Update the records from their first line up to and including the line with "<instances>": write those lines again with "largest" changed to "smallest" and everything else left as it is.

Part of a data file
** BEGIN **

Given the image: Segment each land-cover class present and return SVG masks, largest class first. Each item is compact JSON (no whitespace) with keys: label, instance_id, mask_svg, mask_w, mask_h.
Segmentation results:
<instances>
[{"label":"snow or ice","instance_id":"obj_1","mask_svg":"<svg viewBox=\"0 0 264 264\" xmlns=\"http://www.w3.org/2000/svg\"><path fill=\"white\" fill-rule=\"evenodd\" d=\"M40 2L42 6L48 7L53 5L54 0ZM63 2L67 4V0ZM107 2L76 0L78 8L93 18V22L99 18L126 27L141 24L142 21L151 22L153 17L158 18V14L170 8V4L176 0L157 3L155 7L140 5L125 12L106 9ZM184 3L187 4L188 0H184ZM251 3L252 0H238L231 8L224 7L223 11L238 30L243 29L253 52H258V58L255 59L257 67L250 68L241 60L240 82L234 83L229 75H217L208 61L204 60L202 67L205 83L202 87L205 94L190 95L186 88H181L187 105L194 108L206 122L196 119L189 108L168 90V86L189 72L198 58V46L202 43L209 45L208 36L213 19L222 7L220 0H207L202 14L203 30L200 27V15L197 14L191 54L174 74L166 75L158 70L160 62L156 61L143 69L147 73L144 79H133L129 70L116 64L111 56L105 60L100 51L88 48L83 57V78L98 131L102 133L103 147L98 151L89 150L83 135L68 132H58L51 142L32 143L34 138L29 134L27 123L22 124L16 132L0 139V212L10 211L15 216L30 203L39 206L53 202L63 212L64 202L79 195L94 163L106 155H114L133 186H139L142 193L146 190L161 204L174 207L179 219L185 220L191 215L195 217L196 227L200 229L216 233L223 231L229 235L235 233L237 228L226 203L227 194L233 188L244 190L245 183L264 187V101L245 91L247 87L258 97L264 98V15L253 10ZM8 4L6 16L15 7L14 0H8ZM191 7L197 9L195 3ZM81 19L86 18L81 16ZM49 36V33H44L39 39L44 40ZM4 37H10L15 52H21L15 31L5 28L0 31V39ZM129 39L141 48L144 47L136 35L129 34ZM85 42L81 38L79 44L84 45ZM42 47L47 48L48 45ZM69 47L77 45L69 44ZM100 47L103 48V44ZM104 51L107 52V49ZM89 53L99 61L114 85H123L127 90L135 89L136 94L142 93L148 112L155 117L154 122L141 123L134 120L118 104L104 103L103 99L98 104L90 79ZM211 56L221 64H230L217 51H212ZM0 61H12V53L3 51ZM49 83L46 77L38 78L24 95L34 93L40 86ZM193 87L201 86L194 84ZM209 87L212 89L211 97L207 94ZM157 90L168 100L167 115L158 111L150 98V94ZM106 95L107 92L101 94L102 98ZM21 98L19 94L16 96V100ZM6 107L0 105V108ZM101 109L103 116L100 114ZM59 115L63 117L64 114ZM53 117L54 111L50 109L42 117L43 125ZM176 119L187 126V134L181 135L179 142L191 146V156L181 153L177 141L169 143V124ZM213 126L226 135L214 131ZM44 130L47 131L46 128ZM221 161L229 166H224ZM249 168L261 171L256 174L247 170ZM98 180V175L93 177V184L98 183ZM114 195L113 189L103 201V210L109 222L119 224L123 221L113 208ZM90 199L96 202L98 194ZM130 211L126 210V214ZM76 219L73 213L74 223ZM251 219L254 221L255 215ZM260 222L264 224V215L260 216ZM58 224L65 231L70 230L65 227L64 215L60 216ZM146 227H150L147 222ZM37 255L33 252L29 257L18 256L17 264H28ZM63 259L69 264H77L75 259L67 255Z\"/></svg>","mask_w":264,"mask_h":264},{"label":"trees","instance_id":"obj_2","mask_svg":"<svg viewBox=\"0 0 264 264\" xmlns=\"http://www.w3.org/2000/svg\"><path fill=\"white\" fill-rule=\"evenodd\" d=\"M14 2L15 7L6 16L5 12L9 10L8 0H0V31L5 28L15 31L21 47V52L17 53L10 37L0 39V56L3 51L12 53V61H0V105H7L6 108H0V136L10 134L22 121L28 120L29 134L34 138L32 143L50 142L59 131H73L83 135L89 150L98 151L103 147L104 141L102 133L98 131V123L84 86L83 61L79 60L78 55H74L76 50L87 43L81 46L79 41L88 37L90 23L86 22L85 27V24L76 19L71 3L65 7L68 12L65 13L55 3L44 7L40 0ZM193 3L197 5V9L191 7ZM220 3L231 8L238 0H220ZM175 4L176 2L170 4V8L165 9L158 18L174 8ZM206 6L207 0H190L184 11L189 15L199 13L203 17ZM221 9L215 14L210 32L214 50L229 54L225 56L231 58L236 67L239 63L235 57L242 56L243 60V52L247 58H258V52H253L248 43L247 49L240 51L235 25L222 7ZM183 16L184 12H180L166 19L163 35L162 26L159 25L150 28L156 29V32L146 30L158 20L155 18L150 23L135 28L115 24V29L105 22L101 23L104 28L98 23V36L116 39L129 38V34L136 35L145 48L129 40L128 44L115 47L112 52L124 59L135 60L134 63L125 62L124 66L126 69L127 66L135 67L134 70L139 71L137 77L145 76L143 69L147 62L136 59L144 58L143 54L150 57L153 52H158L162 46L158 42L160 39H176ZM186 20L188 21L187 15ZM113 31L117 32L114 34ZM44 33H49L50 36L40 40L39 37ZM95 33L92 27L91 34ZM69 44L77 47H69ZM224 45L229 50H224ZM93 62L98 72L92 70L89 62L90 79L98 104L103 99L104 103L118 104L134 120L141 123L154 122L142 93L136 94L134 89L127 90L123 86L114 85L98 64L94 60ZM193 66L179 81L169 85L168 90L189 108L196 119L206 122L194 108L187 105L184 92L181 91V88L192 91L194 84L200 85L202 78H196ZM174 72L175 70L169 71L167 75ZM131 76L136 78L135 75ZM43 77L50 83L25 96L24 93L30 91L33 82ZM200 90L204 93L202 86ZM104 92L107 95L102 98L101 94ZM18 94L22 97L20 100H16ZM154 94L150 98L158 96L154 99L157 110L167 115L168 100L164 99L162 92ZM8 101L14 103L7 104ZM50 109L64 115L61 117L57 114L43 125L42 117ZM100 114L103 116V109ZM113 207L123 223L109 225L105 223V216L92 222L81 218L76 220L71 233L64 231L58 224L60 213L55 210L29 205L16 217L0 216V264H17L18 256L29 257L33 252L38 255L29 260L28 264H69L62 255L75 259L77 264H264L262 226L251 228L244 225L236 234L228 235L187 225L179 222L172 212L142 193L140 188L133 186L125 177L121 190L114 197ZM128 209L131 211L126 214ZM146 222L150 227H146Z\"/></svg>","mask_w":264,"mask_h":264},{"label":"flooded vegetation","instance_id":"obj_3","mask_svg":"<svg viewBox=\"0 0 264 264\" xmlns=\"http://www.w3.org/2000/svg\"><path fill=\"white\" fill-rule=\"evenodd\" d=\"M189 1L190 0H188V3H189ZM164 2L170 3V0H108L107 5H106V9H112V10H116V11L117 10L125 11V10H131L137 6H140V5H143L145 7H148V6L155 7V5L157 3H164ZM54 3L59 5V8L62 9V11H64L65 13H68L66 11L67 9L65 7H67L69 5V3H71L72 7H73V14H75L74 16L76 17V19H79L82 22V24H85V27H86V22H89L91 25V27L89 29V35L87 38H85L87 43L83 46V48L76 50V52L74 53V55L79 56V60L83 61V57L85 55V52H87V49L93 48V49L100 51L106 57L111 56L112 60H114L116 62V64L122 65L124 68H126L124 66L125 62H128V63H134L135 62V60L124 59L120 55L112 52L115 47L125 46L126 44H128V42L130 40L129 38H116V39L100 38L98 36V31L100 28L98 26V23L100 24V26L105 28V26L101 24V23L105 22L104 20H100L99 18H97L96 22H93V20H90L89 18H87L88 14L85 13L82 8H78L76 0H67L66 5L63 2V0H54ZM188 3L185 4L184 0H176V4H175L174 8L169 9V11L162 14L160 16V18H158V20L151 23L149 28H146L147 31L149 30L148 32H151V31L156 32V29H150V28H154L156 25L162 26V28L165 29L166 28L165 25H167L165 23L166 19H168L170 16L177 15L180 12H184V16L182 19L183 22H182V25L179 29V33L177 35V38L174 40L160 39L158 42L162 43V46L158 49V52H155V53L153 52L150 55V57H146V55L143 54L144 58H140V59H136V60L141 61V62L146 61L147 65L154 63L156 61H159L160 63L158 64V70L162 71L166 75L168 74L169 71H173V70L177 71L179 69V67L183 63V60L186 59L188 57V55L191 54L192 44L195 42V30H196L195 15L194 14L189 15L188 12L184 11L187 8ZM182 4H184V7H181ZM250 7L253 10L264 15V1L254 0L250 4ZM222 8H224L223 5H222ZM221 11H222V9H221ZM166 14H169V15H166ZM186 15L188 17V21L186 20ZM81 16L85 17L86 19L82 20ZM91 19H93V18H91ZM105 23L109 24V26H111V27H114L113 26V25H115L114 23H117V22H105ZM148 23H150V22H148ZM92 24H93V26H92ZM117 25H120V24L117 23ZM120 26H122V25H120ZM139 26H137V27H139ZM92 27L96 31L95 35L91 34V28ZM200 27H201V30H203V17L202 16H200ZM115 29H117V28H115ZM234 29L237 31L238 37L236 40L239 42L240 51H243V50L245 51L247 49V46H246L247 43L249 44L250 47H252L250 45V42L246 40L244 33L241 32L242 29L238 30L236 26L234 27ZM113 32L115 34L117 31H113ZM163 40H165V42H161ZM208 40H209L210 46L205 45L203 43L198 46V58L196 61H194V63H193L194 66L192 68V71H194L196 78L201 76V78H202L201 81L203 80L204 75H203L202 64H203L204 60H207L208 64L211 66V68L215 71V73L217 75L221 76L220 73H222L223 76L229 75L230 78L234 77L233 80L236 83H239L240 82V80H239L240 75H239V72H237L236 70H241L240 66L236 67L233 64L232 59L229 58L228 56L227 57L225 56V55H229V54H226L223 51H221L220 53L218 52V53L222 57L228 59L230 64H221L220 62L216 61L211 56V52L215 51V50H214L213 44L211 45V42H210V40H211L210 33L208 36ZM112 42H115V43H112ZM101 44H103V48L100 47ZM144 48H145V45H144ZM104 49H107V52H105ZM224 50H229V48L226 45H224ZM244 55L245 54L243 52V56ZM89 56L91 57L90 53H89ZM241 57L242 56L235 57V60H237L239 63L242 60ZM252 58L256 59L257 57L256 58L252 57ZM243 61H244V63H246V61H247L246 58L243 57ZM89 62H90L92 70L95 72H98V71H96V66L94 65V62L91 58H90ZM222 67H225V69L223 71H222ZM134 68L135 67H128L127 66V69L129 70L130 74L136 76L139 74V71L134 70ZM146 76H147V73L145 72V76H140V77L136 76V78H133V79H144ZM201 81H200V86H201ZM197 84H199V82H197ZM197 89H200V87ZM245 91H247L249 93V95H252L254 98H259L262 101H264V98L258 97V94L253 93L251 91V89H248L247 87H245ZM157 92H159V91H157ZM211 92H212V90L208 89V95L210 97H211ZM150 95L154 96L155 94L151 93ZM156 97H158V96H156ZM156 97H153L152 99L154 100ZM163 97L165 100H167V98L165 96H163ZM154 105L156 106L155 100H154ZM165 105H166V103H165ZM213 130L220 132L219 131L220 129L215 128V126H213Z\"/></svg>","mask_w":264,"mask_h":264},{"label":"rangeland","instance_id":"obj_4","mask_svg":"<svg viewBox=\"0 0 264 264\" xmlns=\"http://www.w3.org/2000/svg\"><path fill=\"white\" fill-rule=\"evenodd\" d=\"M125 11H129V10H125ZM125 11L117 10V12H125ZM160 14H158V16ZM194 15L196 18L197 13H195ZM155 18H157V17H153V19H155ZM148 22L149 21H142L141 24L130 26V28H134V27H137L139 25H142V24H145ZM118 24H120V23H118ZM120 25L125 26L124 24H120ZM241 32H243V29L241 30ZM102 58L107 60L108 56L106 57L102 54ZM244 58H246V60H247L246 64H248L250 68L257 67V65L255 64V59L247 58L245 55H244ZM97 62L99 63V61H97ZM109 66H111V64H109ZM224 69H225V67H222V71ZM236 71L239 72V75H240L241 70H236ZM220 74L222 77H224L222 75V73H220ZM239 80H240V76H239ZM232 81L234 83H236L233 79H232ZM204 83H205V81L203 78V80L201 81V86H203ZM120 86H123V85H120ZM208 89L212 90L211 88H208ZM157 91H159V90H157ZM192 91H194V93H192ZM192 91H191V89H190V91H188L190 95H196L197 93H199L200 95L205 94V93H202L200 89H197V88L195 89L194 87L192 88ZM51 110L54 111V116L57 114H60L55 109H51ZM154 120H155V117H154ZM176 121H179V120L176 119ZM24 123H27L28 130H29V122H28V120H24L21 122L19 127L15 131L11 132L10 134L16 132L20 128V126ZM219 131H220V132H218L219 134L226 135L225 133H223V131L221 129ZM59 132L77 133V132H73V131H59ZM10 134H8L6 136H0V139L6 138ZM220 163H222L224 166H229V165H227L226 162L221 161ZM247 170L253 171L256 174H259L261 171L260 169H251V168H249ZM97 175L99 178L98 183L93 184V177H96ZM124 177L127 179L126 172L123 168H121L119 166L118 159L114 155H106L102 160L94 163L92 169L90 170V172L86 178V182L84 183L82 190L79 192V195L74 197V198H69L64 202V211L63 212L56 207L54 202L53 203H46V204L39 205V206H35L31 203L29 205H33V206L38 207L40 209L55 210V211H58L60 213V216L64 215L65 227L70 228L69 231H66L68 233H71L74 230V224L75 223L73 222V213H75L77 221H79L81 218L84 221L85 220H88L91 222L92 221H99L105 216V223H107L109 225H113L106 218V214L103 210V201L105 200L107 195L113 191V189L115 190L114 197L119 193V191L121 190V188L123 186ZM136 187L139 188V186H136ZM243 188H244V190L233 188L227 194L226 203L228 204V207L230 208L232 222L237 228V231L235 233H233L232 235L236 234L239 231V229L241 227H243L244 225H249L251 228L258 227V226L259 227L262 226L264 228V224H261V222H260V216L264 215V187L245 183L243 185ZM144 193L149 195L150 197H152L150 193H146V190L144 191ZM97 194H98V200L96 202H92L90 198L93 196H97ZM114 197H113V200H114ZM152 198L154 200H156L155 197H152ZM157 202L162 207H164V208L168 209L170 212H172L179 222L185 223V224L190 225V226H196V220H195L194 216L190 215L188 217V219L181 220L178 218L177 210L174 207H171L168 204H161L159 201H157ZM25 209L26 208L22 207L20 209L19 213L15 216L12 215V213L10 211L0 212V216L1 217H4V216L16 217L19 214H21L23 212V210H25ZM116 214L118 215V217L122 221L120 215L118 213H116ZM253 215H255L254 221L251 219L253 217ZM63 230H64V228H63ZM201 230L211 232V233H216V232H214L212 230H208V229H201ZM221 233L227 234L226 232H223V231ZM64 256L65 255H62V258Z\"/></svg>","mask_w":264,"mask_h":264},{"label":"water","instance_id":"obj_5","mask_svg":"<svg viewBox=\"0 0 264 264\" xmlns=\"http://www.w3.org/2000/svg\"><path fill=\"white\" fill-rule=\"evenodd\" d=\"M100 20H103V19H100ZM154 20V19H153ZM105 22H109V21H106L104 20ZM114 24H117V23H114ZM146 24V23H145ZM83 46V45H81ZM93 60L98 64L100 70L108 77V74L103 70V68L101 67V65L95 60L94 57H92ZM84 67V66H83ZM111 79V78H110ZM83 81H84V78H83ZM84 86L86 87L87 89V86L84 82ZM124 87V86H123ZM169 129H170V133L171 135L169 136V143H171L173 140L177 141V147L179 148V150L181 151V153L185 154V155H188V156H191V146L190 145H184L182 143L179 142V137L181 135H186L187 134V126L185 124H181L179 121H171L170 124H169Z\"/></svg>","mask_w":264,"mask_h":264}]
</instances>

** END **

__RESULT BELOW__
Given the image: Segment each land-cover class present and return SVG masks, smallest class first. Each item is compact JSON (no whitespace) with keys: label, instance_id, mask_svg, mask_w, mask_h.
Segmentation results:
<instances>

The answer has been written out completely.